I put my feet up on the bed and glanced out the window toward Alamo Square, the small park that gave the inn its name. A couple of joggers came to a slow stop. One of them was Josh and the other was Kevin Reilly, the bridegroom-to-be. Josh stripped off his blue singlet and even from here I could see how thin he was.
“Henry?”
“I’m sorry Mrs. Windsor, I didn’t hear you.”
“I was asking whether you were available.”
“I practice in Los Angeles now,” I said, looking away from the window. “Unless there’s some special reason you want to hire me it would be inconvenient for all of us.”
“There isn’t a lawyer in town who’ll touch the case.”
“Why not? The Windsors aren’t exactly sharecroppers.”
“It’s not a matter of money,” she replied contemptuously. “They don’t have the guts to stand up to the publicity.”
“Has there been that much? I’d think that the family could contain it.”
“You have a very exaggerated idea of the family’s influence,” she said tartly. “And you don’t understand what’s going on here.”
“Then you’d better explain it,” I said, impatient with her peremptory tone.
“I don’t know exactly where to start,” she said more softly. “Paul’s been arrested before, did Elena tell you that?”
“Yes, on child molesting charges.”
“That’s right,” she said quickly. “The charges were dropped because the—girl wouldn’t testify. Everyone thought we pressured her but that isn’t true. Anyway, the whole thing was a scandal. When Paul was arrested this time, all that came up again. But it’s even more complicated than that.”

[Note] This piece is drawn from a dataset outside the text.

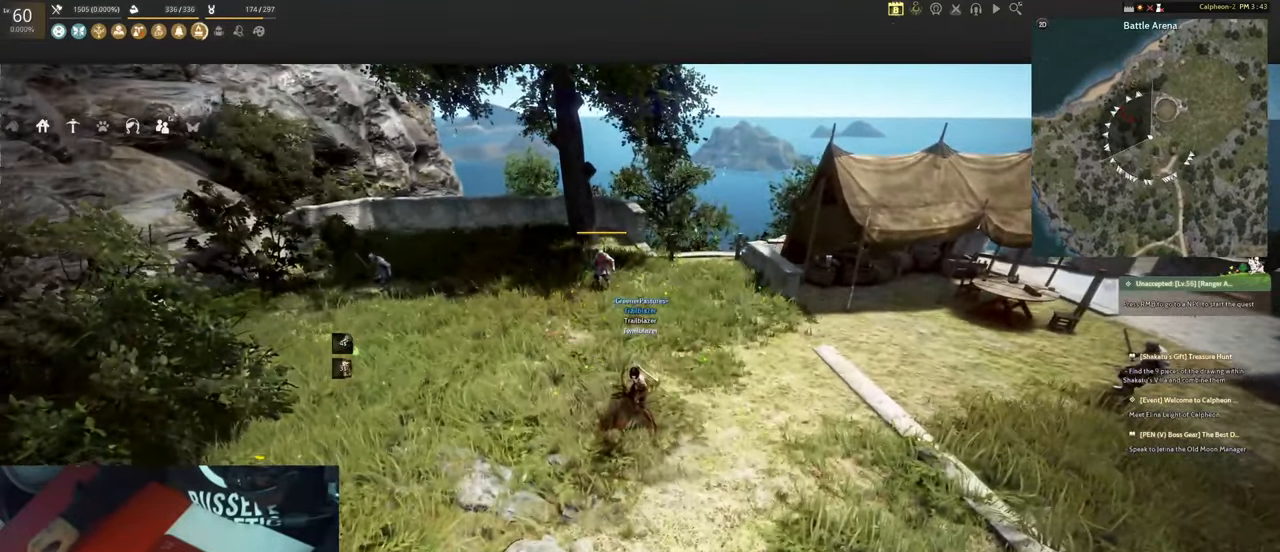
{"keys": [], "mouse": [], "events": []}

“What else?” I asked, hearing Kevin and Josh’s voices in the hall.
“Paul’s father owned a construction company.”
“Yes, I remember,” I replied. Windsor Construction was big business in our little town.
“Mark took it over and expanded it into development. You wouldn’t believe how much the town has grown,” she added. “A lot of it’s Mark’s doing. There’s always been talk about whether he was going about it in a strictly legal way.”
“Mark?” I was incredulous.
“You’ve been away a long time,” she replied dryly. “People here are beginning to debate whether all this growth is good. Mark’s a major developer and that makes him the enemy to quite a few people, including the editor of the
Sentinel
.”
The door was thrown open and Josh bounded into the room, saw that I was on the phone and froze for a second, then tiptoed toward me and kissed my forehead, dripping sweat on my shirt. He moved away but I reached out and gripped his arm. He looked back, smiled and pointed toward the bathroom. I let him go. A moment later I heard him run the shower.
“What does this have to do with Paul?”
“As I said, the editor of the paper is antidevelopment,” she replied. “He led a campaign to put a no-growth proposition on the ballot in November. I guess he sees his best way of winning is to turn it into a vote against the Windsors, but first they have to make us out to be monsters. You’d think,” she said scornfully, “we were the Marcoses or the Duvaliers.”